For activation groups, I recommend either Named or *CALLER. For programs either Named or *NEW--rarely would I use *CALLER for a program, but if it works, that's fine too.

Remember, SQL is not native, so it does a call to another program that calls another program that calls another program etc... native I/O would be faster for single-record I/O in 99.9% of the cases.

But to be blunt, I do find that the number one issue with poor performing routine, recently written are due to Programmer Pride of Ownership/Authorship. In most cases they don't want to look at how many variables they've declared or how much data is being returned by a subprocedure (as a return value, not a parameter) and think just because it compiles its "good enough".

Other Things to Consider:

Do your subprocedures that access SQL declare lots of variables or large (huge) data structures to store the data in? just because RPG lets you declare 32k fields doesn't mean it will create/destroy them in a time that is favorable to performance. In most cases, when several variables are declared, they should NOT be declared in the Subprocedure but at the global level--or better yet, redesign the routine so it doesn't need so many variables, or consider using User Spaces.

Are you returning large data structures on Subprocedures? I mean the actual Return Value (using the RETURN option to send the data back to the caller--as a "Factor 2" of the RETURN opcode)? Anything larger than 10 bytes or so (16 is maximum) is crappy performance and shouldn't done until V7r1 is installed and you include the RTNPARM keyword. Otherwise, only do that on one-off subprocedure. For example, in cozTools we have an EDITDATE procedure that returns a character string. That string is more than 16 bytes on its declaration, but is often less when it is returned. However, if you are returning 200-byte data structures, or worse, an array, your performance will suck.

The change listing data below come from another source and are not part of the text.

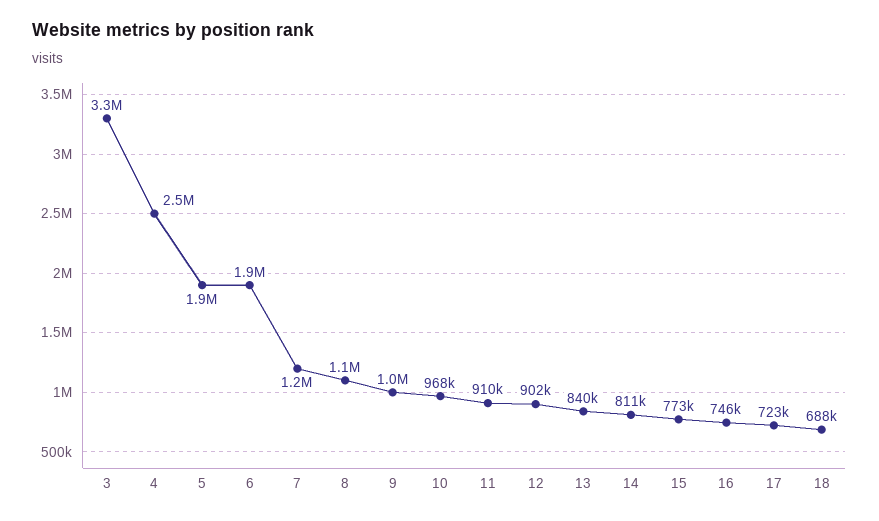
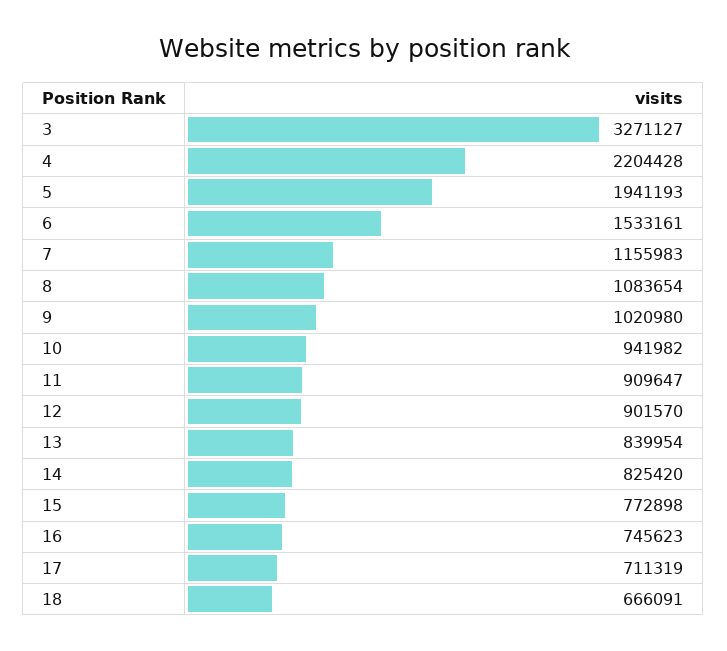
4: 2500000 -> 2204428
6: 1900000 -> 1533161
10: 968000 -> 941982
14: 811000 -> 825420
17: 723000 -> 711319
18: 688000 -> 666091

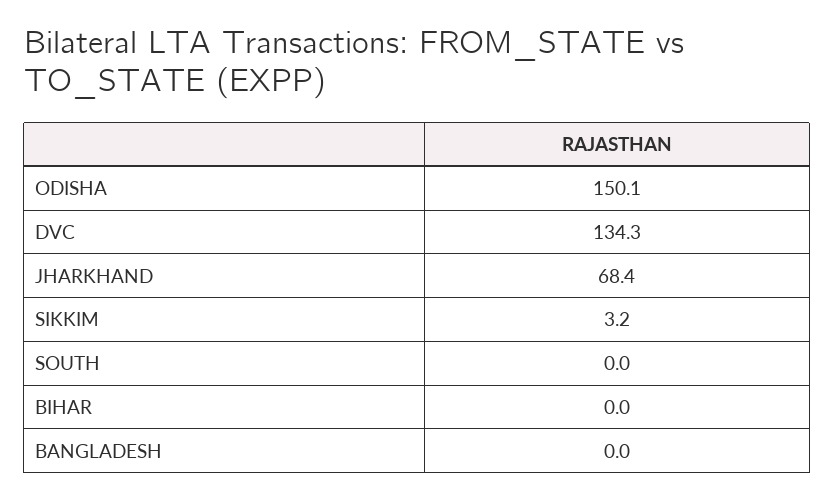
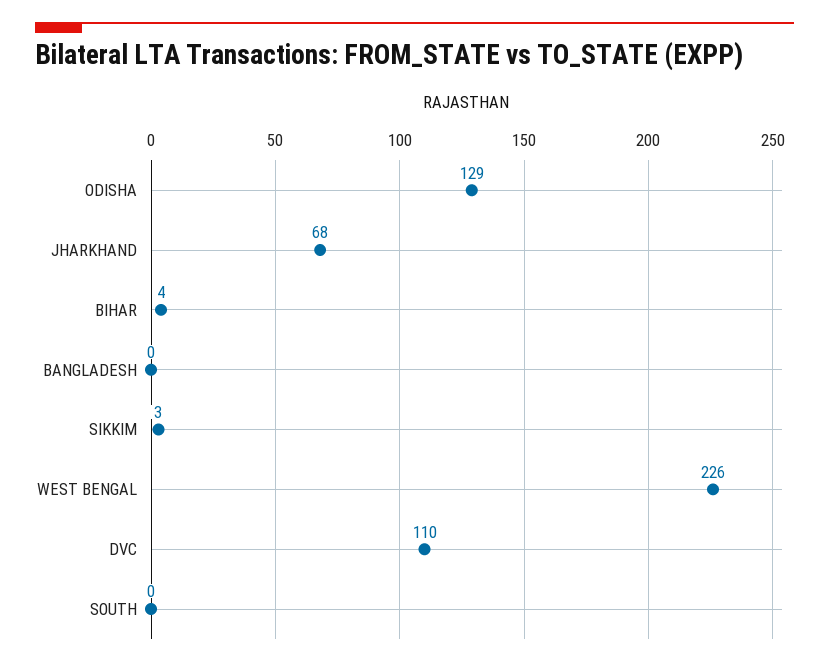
ODISHA: 150.1 -> 129
DVC: 134.3 -> 110
BIHAR: 0 -> 4
WEST BENGAL: none -> 226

That last thing is recursion. While subprocedures are cool in that that they can be called recursively, as are service programs, this is huge performance hit. Should only be used when formulas call for it, and when they do, try to rewrite them so they do not.

Posted by: neilrh
Premium member *
Jackson, MI
Comment on: Shared Service Programs & Activation Groups
Posted: 11 years 7 months 5 days 1 hours 56 minutes ago
Edited: Fri, 14 Sep, 2012 at 12:30:29 (4235 days ago)

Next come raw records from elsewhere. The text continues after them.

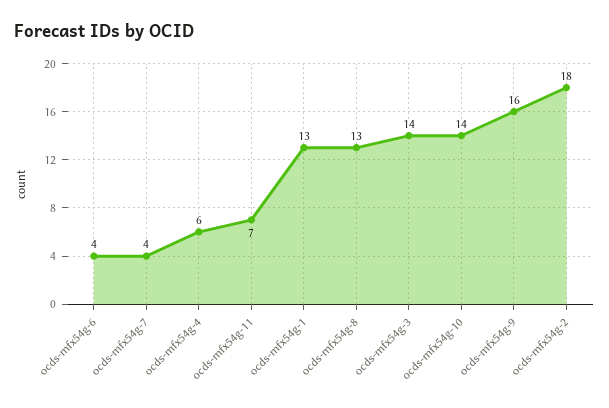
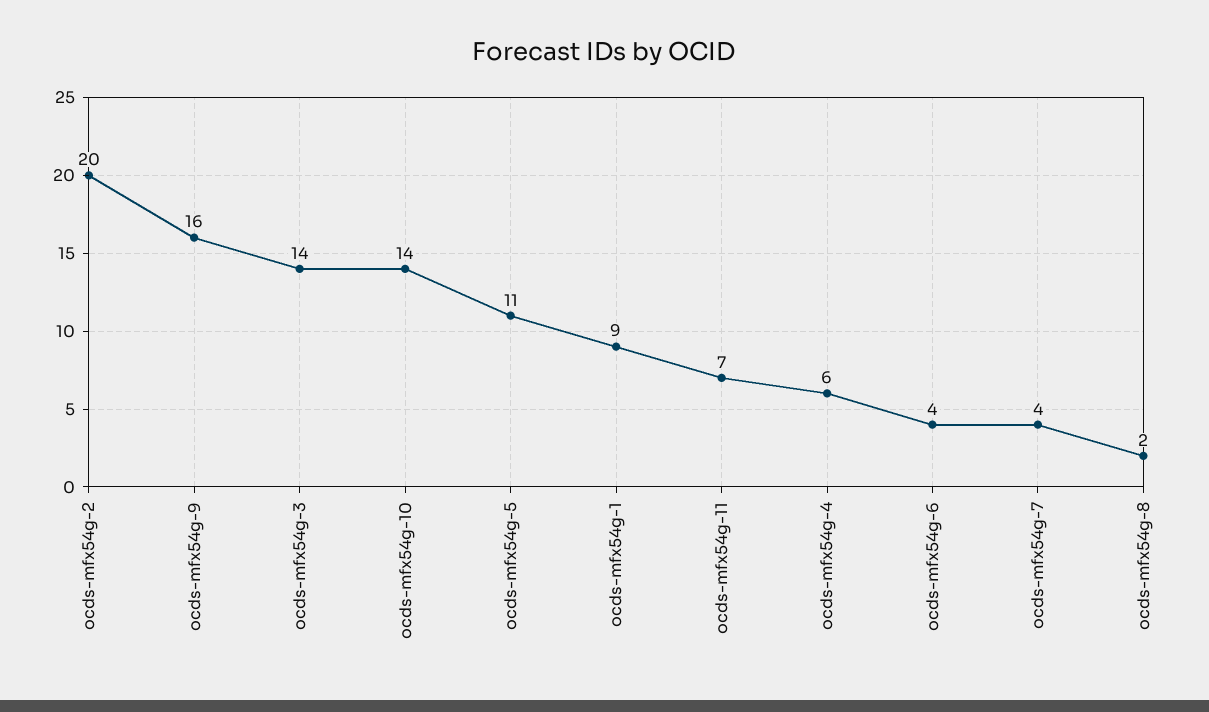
ocds-mfx54g-1: 13 -> 9
ocds-mfx54g-8: 13 -> 2
ocds-mfx54g-2: 18 -> 20
ocds-mfx54g-5: none -> 11

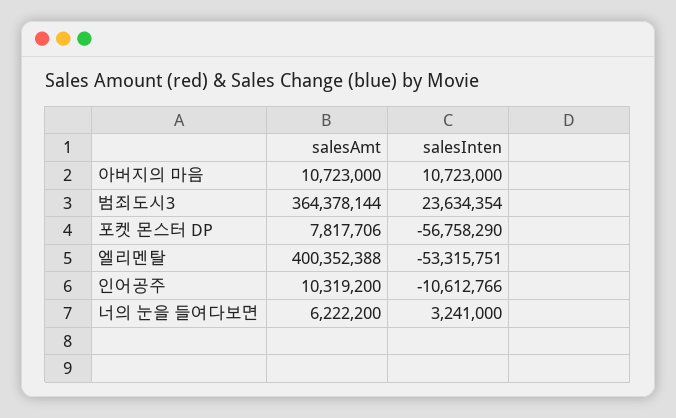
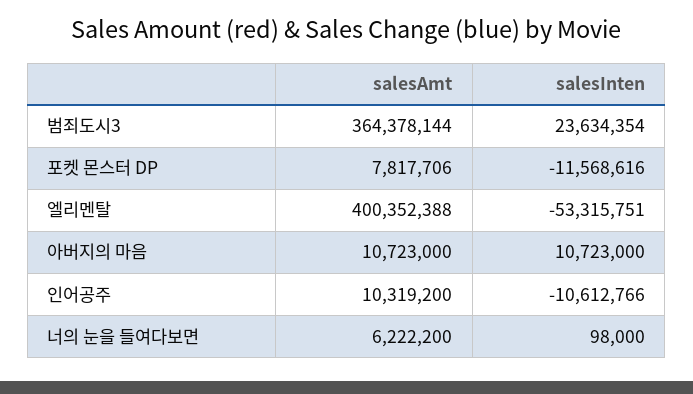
salesInten, 포켓 몬스터 DP: -56758290 -> -11568616
salesInten, 너의 눈을 들여다보면: 3241000 -> 98000

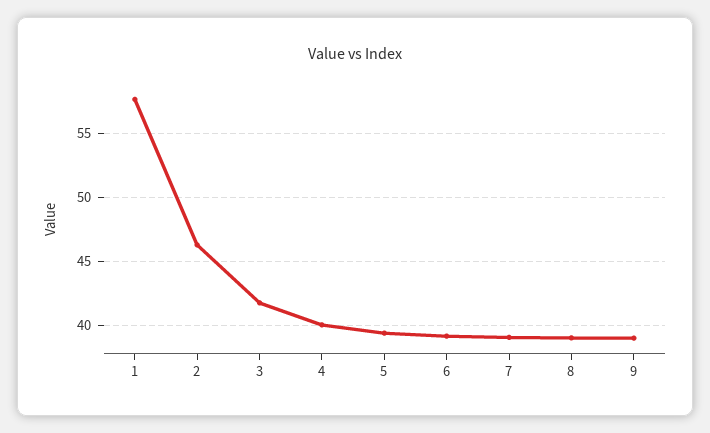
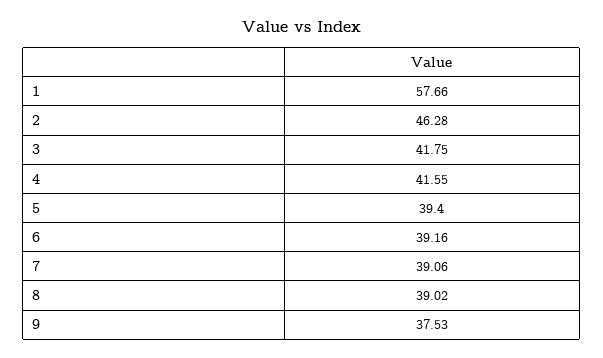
4: 40 -> 41.55
9: 39 -> 37.53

A thing I tend to do is, group procedures into families, declare the files (or fields globally), and each business function will begin with something like: 

p GetPatternSize  b                   export                   
d GetPatternSize  pi                  extproc('GetPatternSize')
d  PartNo                        8p 0 const 
  // Return parms

 /free
     if PartNo <> File.PartNo;
       LoadInventoryData(PartNo);
     endif;

  // Business logic to load pattern size data to return parms

     return;
 /end-free
p GetPatternSize  e

 There is only one place I get the data from file, and that is generally private to the family module source. Now the LoadInventoryData procedure may be a chain or sql fetch (most likely a chain in the above case). This style allows me to call many related "get" procedures in sequence, where the first called will trigger a data load, and each subsequent will use the already loaded data. I'm also not batting around large data areas of data between programs - the business logic is all contained in the procedure, the calling program does not need to receive the file data, and selectively pass it off to procedures to make decisions for it (because when the rules change, you have to add more parms in addition to the coding changes - when the data is self contained in the procedure and it's relatives, the program merely asks a question using a key field).

Posted by: Ringer
Premium member *
Comment on: Shared Service Programs & Activation Groups
Posted: 11 years 7 months 5 days 20 minutes ago

ACTGRP *NEW is killing you, all that activation/destroying on every round trip call, all those expensive file opens/closes. We just use a named AG with our company name for *SRVPGM's. *PGM are *CALLER or a named AG. And we keep files open until no longer needed.

And did you code your SQL so the ODP's can be reused on the 3rd subsequent SQL OPEN? If you're not seeing "ODP Reused." in the jog log, you want to investigate. That's a time saver too.